Slides: Photo Tourism (part 1), IM2GPS (part 2)

The Internet has become an increasingly massive, interesting, and useful source of imagery for computer vision and graphics applications. In this course, we will explore recent developments in 3D vision for Internet photo collections. We will focus on two systems, Photo Tourism and im2gps, which aim to automatically recover geometry and location information from these diverse, unstructured sets of photos. These systems help us answer such questions as: where was this photo taken? What was it looking at?
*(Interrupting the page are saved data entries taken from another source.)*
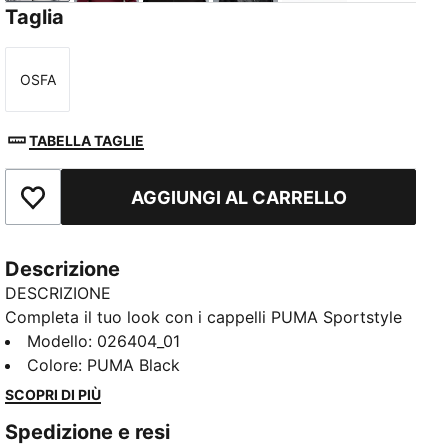
Taglia
OSFA
Taglia
TABELLA TAGLIE
AGGIUNGI AL CARRELLO
Aggiungi ai Preferiti
Descrizione
DESCRIZIONE
Completa il tuo look con i cappelli PUMA Sportstyle
— pensati per attitude, comfort e stile tutto il giorno.
Modello
:
026404_01
Che tu sia in azione o a rilassarti, questi cappelli
Colore
:
PUMA Black
danno un tocco di freschezza a ogni outfit.
SCOPRI DI PIÙ
CARATTERISTICHE + VANTAGGI
Spedizione e resi
Creato con almeno il 50% di materiale riciclato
The first part of this course will describe Photo Tourism. Photo Tourism is a structure from motion (SfM) system for reconstructing camera positions and scene geometry from unorganized photo collections, and demonstrated that SfM techniques can be successfully applied to photos downloaded from the Internet. We will cover the basics of the structure from motion problem, and talk about the design and implementation considerations of Photo Tourism that are critical for handling unordered collections robustly and efficiently. Photo Tourism also enables new interfaces for exploring and visualizing photo collections in 3D. We will talk about how to take a set of reconstructed and cameras and points and create immersive 3D experiences.

Structure from motion generally recovers relative scene geometry; how can we figure out where in the world the photos were taken? The second part of the course will focus on the im2gps system for geolocating photographs. We will discuss the use of Internet image data sources and related logistical issues, the geolocation of single images or sequences of photos, and the use of geography estimates for deeper image understanding tasks such as object detection.

Course content:

About the organizers:
Noah Snavely is an Assistant Professor in the Department of Computer Science at Cornell University. Originally from Tucson, Arizona, he received a B.S. in Computer Science from the University of Arizona in 2003. He then worked with Steven M. Seitz and Richard Szeliski at the University of Washington, receiving his Ph.D. in 2008. Noah is interested in computer vision and computer graphics, especially in using vast amounts of imagery from the Internet for reconstructing and visualizing the world.

James Hays received his B.S. in Computer Science from Georgia Institute of Technology in 2003. He is a Ph.D. student in Carnegie Mellon University's Computer Science Department and is advised by Alexei A. Efros. His research interests are in computer vision and computer graphics, focusing on image understanding and manipulation leveraging massive amounts of data. His research has been supported by a National Science Foundation Graduate Research Fellowship. He will graduate this summer.